CAMBRIDGE, Mass.—Researchers from the Massachusetts Institute of Technology (MIT) and Harvard University have described a new algorithm that offers a significant reduction in the amount of time required to locate a particular gene sequence in a genome database. Not only that, but the algorithm offers greater speedup the more genomes it's searching. The development has the potential to offer some relief, given that genome sequencing is becoming a staple in research, with a full-genome sequencing now able to be completed in a couple of weeks. Though the rate at which genomes can be sequenced has been doubling roughly every four months since 2002, the computing power for such sequencing has only been doubling roughly every 18 months.
"You have all this data, and clearly, if you want to store it, what people would naturally do is compress it," Bonnie Berger, a professor of applied math and computer science at MIT and senior author on the paper, said in a press release. "The problem is that eventually you have to look at it, so you have to decompress it to look at it. But our insight is that if you compress the data in the right way, then you can do your analysis directly on the compressed data. And that increases the speed while maintaining the accuracy of the analyses."  
The algorithm takes advantage of the fact that there is often extensive overlap in the genomes of closely related species, and even some overlap in distantly related ones. Berger, Michael Baym, Ph.D., and Po-Ru Loh, her former and current grad students respectively, developed a way to mathematically represent different species' genomes so that overlapping data is only stored once. This allows searches of multiple genomes to focus on the differences between the genomes and save time.  

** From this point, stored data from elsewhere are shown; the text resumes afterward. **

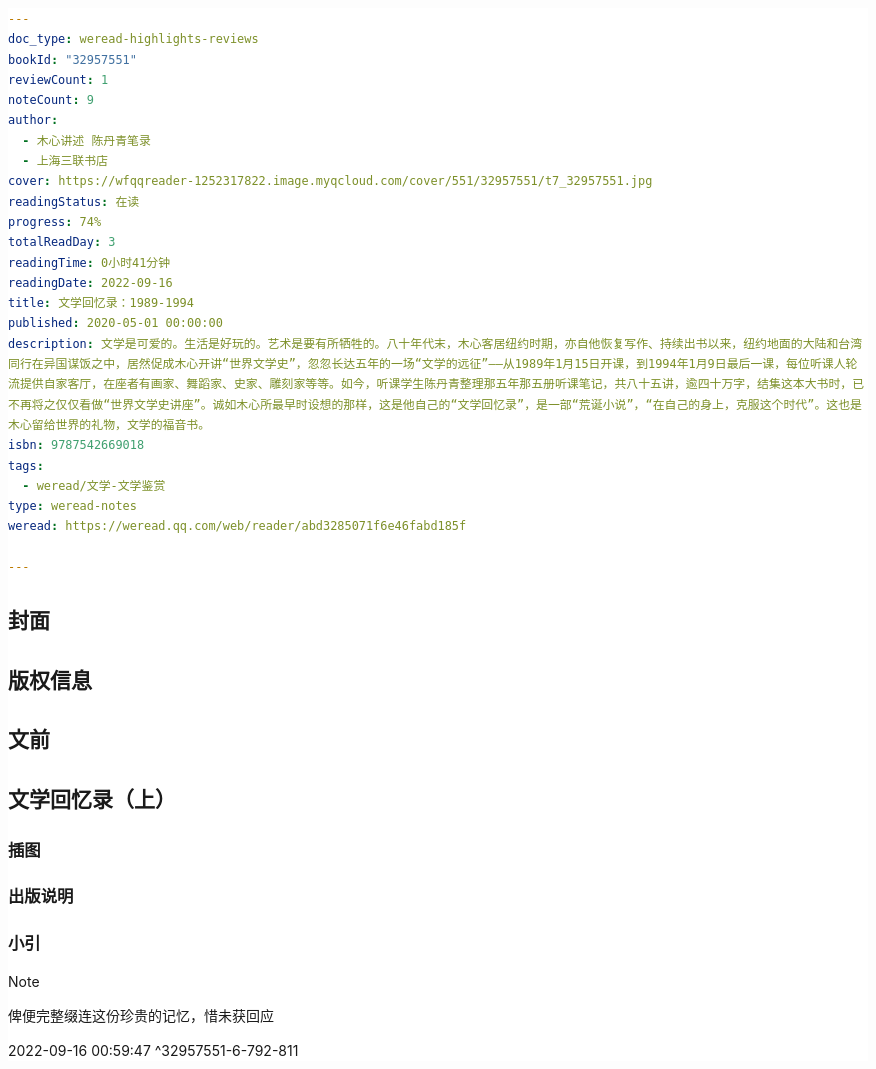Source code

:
 ```yaml
---
doc_type: weread-highlights-reviews
bookId: "32957551"
reviewCount: 1
noteCount: 9
author:
  - 木心讲述 陈丹青笔录
  - 上海三联书店
cover: https://wfqqreader-1252317822.image.myqcloud.com/cover/551/32957551/t7_32957551.jpg
readingStatus: 在读
progress: 74%
totalReadDay: 3
readingTime: 0小时41分钟
readingDate: 2022-09-16
title: 文学回忆录：1989-1994
published: 2020-05-01 00:00:00
description: 文学是可爱的。生活是好玩的。艺术是要有所牺牲的。八十年代末，木心客居纽约时期，亦自他恢复写作、持续出书以来，纽约地面的大陆和台湾同行在异国谋饭之中，居然促成木心开讲“世界文学史”，忽忽长达五年的一场“文学的远征”——从1989年1月15日开课，到1994年1月9日最后一课，每位听课人轮流提供自家客厅，在座者有画家、舞蹈家、史家、雕刻家等等。如今，听课学生陈丹青整理那五年那五册听课笔记，共八十五讲，逾四十万字，结集这本大书时，已不再将之仅仅看做“世界文学史讲座”。诚如木心所最早时设想的那样，这是他自己的“文学回忆录”，是一部“荒诞小说”，“在自己的身上，克服这个时代”。这也是木心留给世界的礼物，文学的福音书。
isbn: 9787542669018
tags:
  - weread/文学-文学鉴赏
type: weread-notes
weread: https://weread.qq.com/web/reader/abd3285071f6e46fabd185f

---
```



## 封面

## 版权信息

## 文前

## 文学回忆录（上）

### 插图

### 出版说明

### 小引

> [!NOTE] 
> 俾便完整缀连这份珍贵的记忆，惜未获回应
> 
> 2022-09-16 00:59:47 ^32957551-6-792-811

When the team experimented on a database of 36 yeast genomes, they compared their new algorithm to BLAST, the Basic Local Alignment Search Tool, which is one of the most commonly used genomic-search algorithms in biology. The experiment saw the new algorithm performing twice as fast as BLAST in a search of 10 genomes, and four times as fast in a search of all 36 genomes.
"If I want to run a computation on my genome, it takes a certain amount of time," said Baym in a press release. "If I then want to run the same computation on your genome, the fact that we're so similar means that I've already done most of the work."  
The new algorithm is expected to have potential in a variety of applications in which researchers are looking to identify similar genomic sequences, such as the identification of microbes. It could aid researchers in determining the causes of infections, to characterize "microbiomes," to characterize microbes in fertile or infertile soil and possibly even in the study of physical evidence in forensics.  
Berger, Baym and Loh are now working to extend their technique to also work with information on proteins and RNA sequences.